Release Date: January 16, 2007
|3.||The Door Opens||3:35|
|6.||Durant is Dead||2:29|
|7.||Start the Countdown||3:46|
|9.||Into the Hole||4:52|
|Total Album Time:||31:20|
|by Brian McVickar
August 31, 2007
The 1970's provided an interesting, though sometimes questionable, wealth of variety for the immense talent of John Barry in terms of film projects, such as the strange, almost-no-Bruce Lee Bruce Lee film Game of Death, the weird, raunchy Night Games, the awful and awfully hilarious Starcrash, the lumbering, reviled King Kong remake and what are arguably the two most oddly underwhelming, atypical Bond films, The Man with the Golden Gun and Moonraker. After the 60's had provided Barry with so many career defining highlights, not the least of which were three Oscars and initially infusing James Bond with his inexhaustible musical mojo, the following decade seemingly approached Goldsmith levels in terms of the forgettable qualities of the films themselves. But as with Jerry, John Barry's scores always emerge untarnished by such misfires due to his unique, rich melodic gifts and this magic is on grand display in 1979's The Black Hole.

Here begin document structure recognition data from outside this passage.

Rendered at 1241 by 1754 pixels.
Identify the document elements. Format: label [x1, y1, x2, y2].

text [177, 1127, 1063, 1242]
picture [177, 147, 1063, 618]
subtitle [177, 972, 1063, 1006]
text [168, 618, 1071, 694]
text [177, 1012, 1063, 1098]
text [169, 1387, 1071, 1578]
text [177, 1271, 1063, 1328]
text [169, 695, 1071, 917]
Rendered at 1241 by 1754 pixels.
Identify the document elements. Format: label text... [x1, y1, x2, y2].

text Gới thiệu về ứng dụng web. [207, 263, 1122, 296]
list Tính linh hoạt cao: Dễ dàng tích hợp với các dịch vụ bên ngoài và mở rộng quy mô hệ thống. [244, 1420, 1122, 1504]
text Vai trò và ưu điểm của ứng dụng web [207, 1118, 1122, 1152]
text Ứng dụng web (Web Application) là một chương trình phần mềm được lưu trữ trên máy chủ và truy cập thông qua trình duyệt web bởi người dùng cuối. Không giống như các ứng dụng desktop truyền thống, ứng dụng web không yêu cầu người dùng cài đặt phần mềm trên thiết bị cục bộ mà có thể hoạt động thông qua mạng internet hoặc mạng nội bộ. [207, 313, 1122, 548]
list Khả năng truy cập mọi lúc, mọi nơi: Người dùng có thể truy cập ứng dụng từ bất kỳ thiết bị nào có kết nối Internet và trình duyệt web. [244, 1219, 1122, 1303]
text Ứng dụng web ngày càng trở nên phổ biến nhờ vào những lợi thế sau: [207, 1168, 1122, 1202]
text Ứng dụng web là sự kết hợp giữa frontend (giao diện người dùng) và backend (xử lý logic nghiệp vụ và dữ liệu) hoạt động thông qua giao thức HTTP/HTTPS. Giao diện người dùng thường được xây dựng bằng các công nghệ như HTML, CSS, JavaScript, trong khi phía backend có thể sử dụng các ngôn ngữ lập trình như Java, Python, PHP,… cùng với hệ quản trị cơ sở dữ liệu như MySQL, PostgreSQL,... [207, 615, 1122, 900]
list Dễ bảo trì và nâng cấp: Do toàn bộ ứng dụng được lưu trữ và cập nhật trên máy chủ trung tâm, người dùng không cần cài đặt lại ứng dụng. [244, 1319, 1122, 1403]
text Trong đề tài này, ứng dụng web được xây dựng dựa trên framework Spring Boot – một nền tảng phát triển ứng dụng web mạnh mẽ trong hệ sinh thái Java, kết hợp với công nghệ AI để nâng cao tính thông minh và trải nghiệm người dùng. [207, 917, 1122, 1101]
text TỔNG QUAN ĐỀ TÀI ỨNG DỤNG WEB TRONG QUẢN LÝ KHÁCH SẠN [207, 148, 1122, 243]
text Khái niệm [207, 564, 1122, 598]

The Black Hole, as with so much cinematic science fiction of the last 30 years, only exists because of Star Wars. Once that particular wave rose in 1977, every studio in Hollywood rushed to produce a like-minded movie, all wanting to ride that wave into shore of cash on a rocket-propelled surfboard. Disney decided that instead of commissioning an original idea they would simply update a property they already owned and had produced decades earlier, Jules Verne's 20,000 Leagues Under the Sea and thus its story was launched into deep space with only minor adjustments. Add in Anthony Perkins, Ernest Borgnine, a hillbilly robot and the titular, swirling death trap and this concoction helped inspire one of the most enjoyable, popular works in John Barry's canon. I personally have known people who are not film score fans in the slightest and yet they can specifically recall the maddening, circular quality of Barry's "Main Title" for the film and how memorable it was. These same people then of course ask where they can get a copy of the album. Well, up until this year, the answer was nowhere, but in a move which simultaneously smiles and spits upon fans, Disney has released the original, digitally-recorded album tracks as an iTunes exclusive.

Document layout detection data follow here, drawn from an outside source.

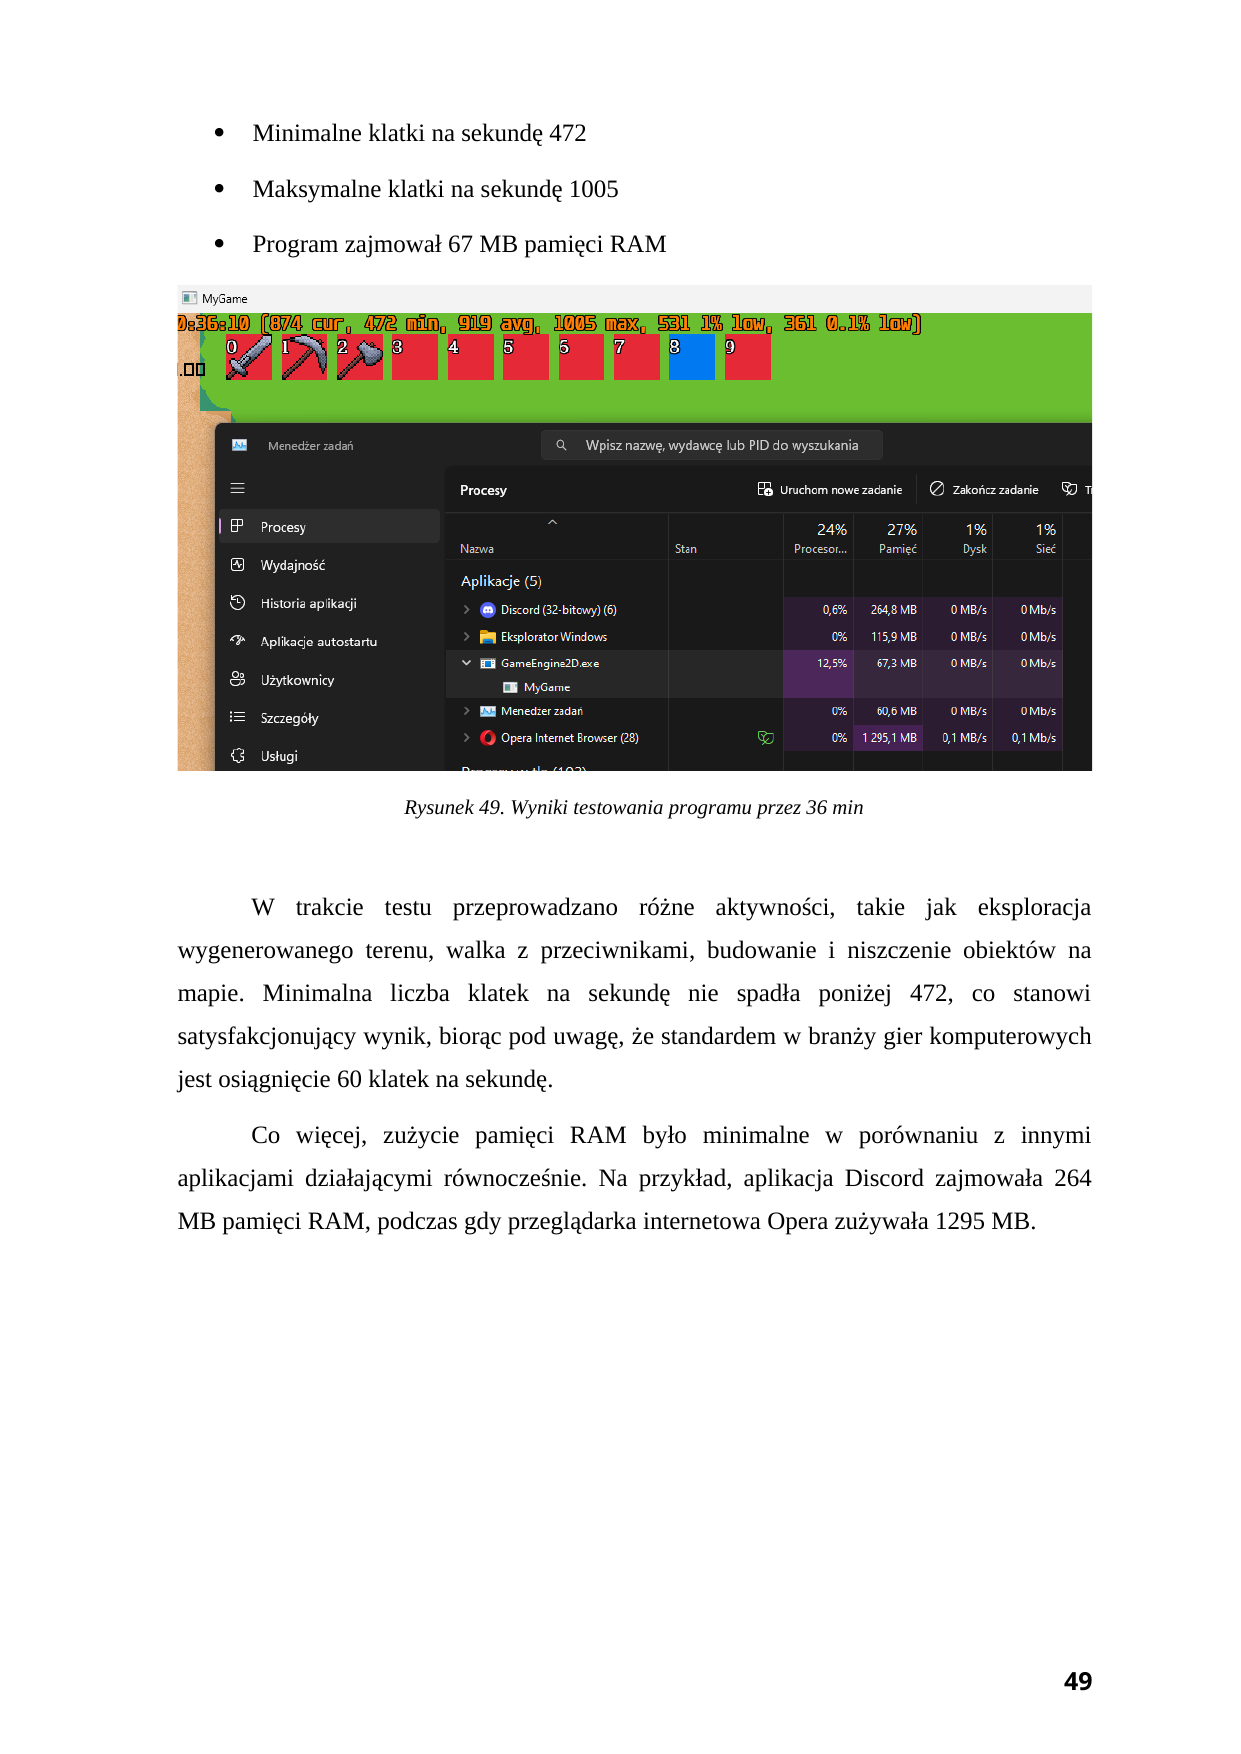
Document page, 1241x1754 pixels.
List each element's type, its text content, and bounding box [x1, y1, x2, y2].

subtitle Minimalne klatki na sekundę 472 [215, 118, 1092, 147]
subtitle Co więcej, zużycie pamięci RAM było minimalne w porównaniu z innymi aplikacjami działającymi równocześnie. Na przykład, aplikacja Discord zajmowała 264 MB pamięci RAM, podczas gdy przeglądarka internetowa Opera zużywała 1295 MB. [177, 1120, 1092, 1235]
text Rysunek . Wyniki testowania programu przez 36 min [177, 795, 1092, 819]
subtitle Program zajmował 67 MB pamięci RAM [215, 229, 1092, 258]
subtitle Maksymalne klatki na sekundę 1005 [215, 174, 1092, 202]
picture [177, 285, 1093, 771]
subtitle W trakcie testu przeprowadzano różne aktywności, takie jak eksploracja wygenerowanego terenu, walka z przeciwnikami, budowanie i niszczenie obiektów na mapie. Minimalna liczba klatek na sekundę nie spadła poniżej 472, co stanowi satysfakcjonujący wynik, biorąc pod uwagę, że standardem w branży gier komputerowych jest osiągnięcie 60 klatek na sekundę. [177, 843, 1092, 1093]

Kick-starting from the overtly proud, pomp & circumstance march of the "Overture" on through the crushing, ominous "The Door Opens", the strange beauty of "Six Robots", ostinato propelled action of "Durant Is Dead" and on to the exultant finale of "Into The Hole" (no jokes please), the score soars with so much melodic, harmonic and rhythmic invention, as befitting Barry in his prime. His style had begun dropping some of its initial jazz shadings and was exclusively moving towards a more lush, vast orchestral quality during this time, a quality that came to dominate the majority of his work in the 80's and beyond, with few exceptions, and continued to keep him popular when other composers of his generation had faded from the cinematic arena. For any casual John Barry fans who are only familiar with his Bond scores, Out of Africa and Dances With Wolves, I would suggest checking out The Black Hole as an entry point to an earlier time in Barry's career. Each track yields its own individual reward, as is often the case with his albums, but it also makes for a great, concise listen from start to close, pulling you inexorably through to the other side in a musical parallel of the cosmic whirlpool of the film.

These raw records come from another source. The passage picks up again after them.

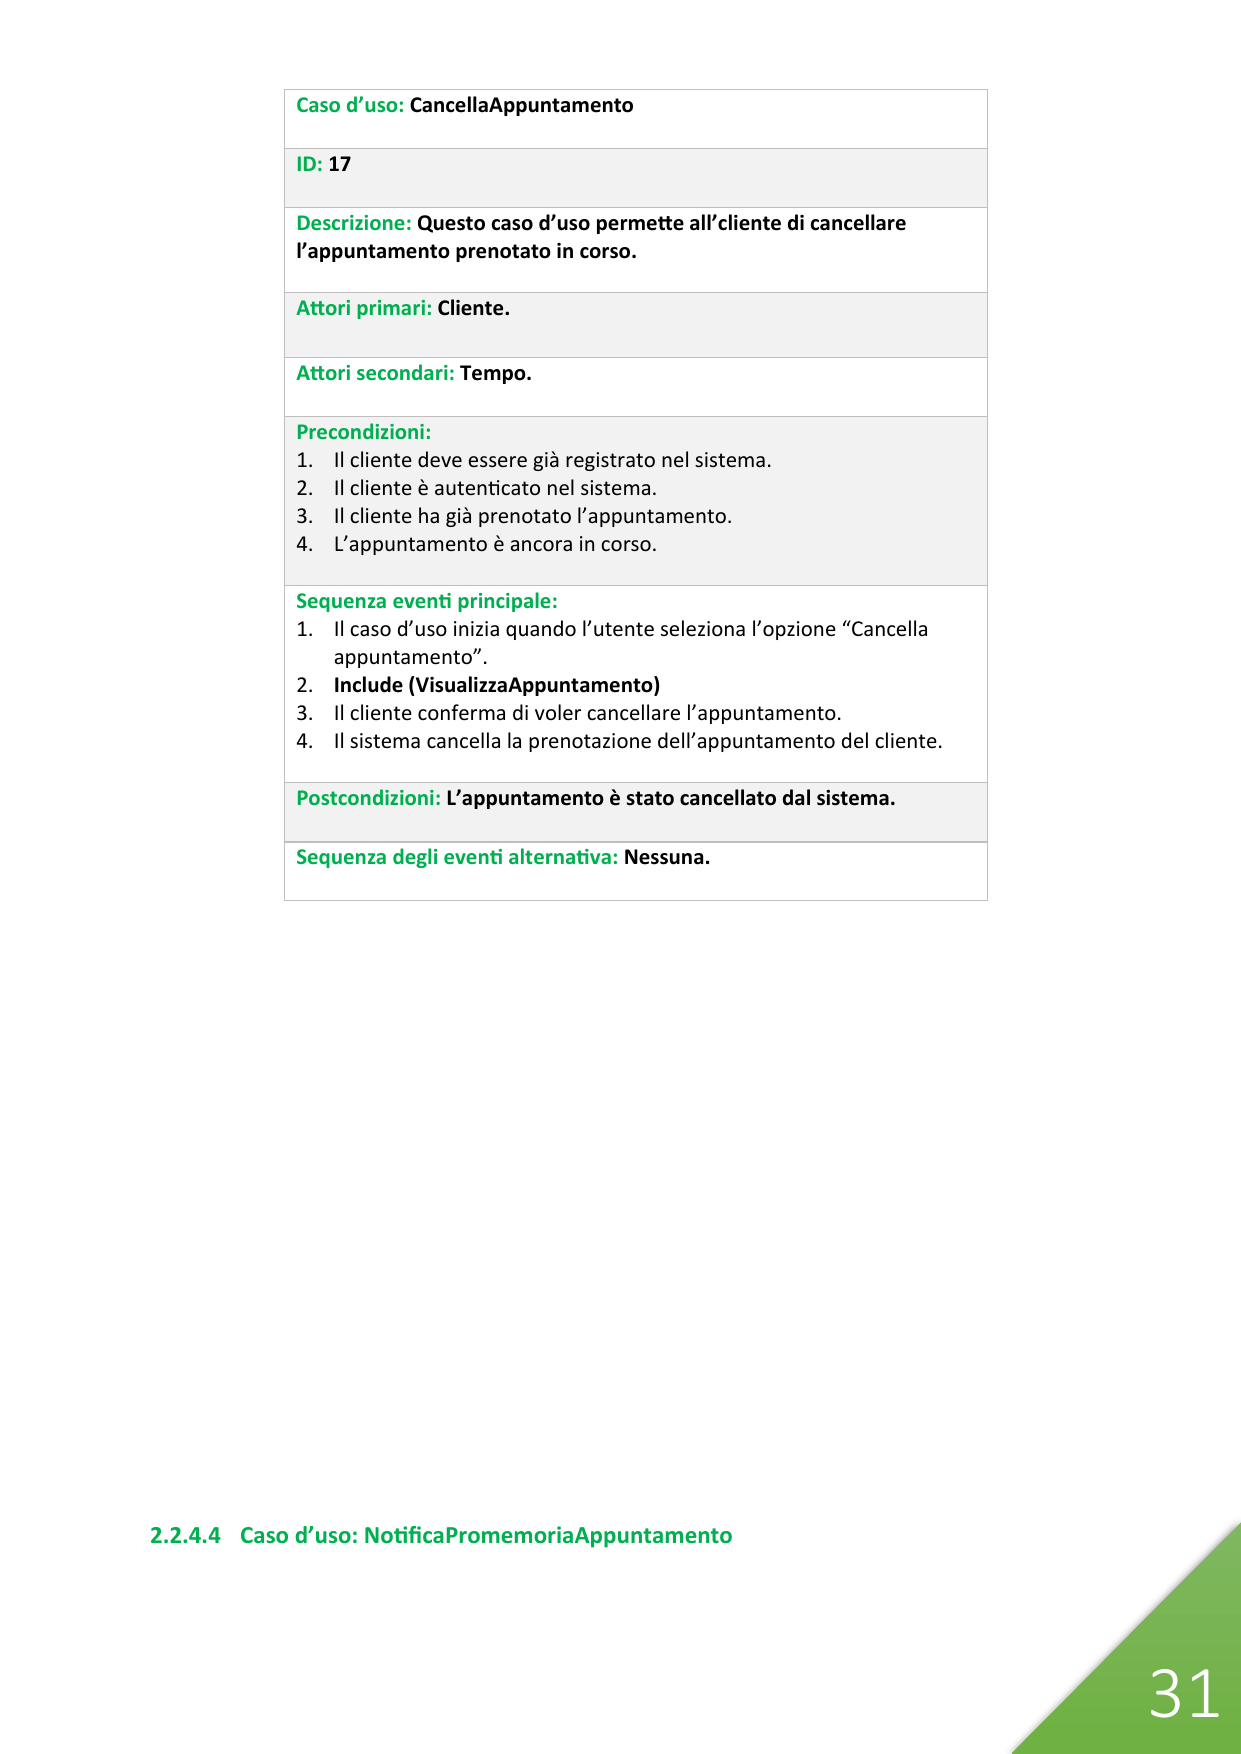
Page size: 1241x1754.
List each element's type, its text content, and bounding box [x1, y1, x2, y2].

table_cell Sequenza degli eventi alternativa: Nessuna. [285, 843, 987, 900]
table_cell Precondizioni: Il cliente deve essere già registrato nel sistema. Il cliente è autenticato nel sistema. Il cliente ha già prenotato l’appuntamento. L’appuntamento è ancora in corso. [285, 417, 987, 585]
table_cell Sequenza eventi principale: Il caso d’uso inizia quando l’utente seleziona l’opzione “Cancella appuntamento”. Include (VisualizzaAppuntamento) Il cliente conferma di voler cancellare l’appuntamento. Il sistema cancella la prenotazione dell’appuntamento del cliente. [285, 586, 987, 782]
table_cell Attori secondari: Tempo. [285, 358, 987, 416]
table_cell Attori primari: Cliente. [285, 293, 987, 357]
table_cell ID: 17 [285, 149, 987, 207]
table_header Caso d’uso: CancellaAppuntamento [285, 90, 987, 148]
table_cell Descrizione: Questo caso d’uso permette all’cliente di cancellare l’appuntamento prenotato in corso. [285, 208, 987, 292]
table_cell Postcondizioni: L’appuntamento è stato cancellato dal sistema. [285, 783, 987, 841]
subtitle Caso d’uso: NotificaPromemoriaAppuntamento [150, 1519, 1122, 1550]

Now just to reiterate, these tracks are only available for download on iTunes. There was time and effort spent on remastering and recreating the album tracks in the best possible sound for release, but then the decision was made to crunch this all down to a bit rate fit for online instead of properly presenting the music on disc. For this reason, I have had to apply a lower rating to this release, but through no fault of the music itself. It is surprising that since Disney went through the trouble to upgrade and release Wendy Carlos's score for Tron, then why was Barry's work on The Black Hole not deemed worth the jewel cases and inserts? Perhaps some day this will be amended, but until fans and those unfamiliar with the score can decided for themselves whether or not to check it out in this format.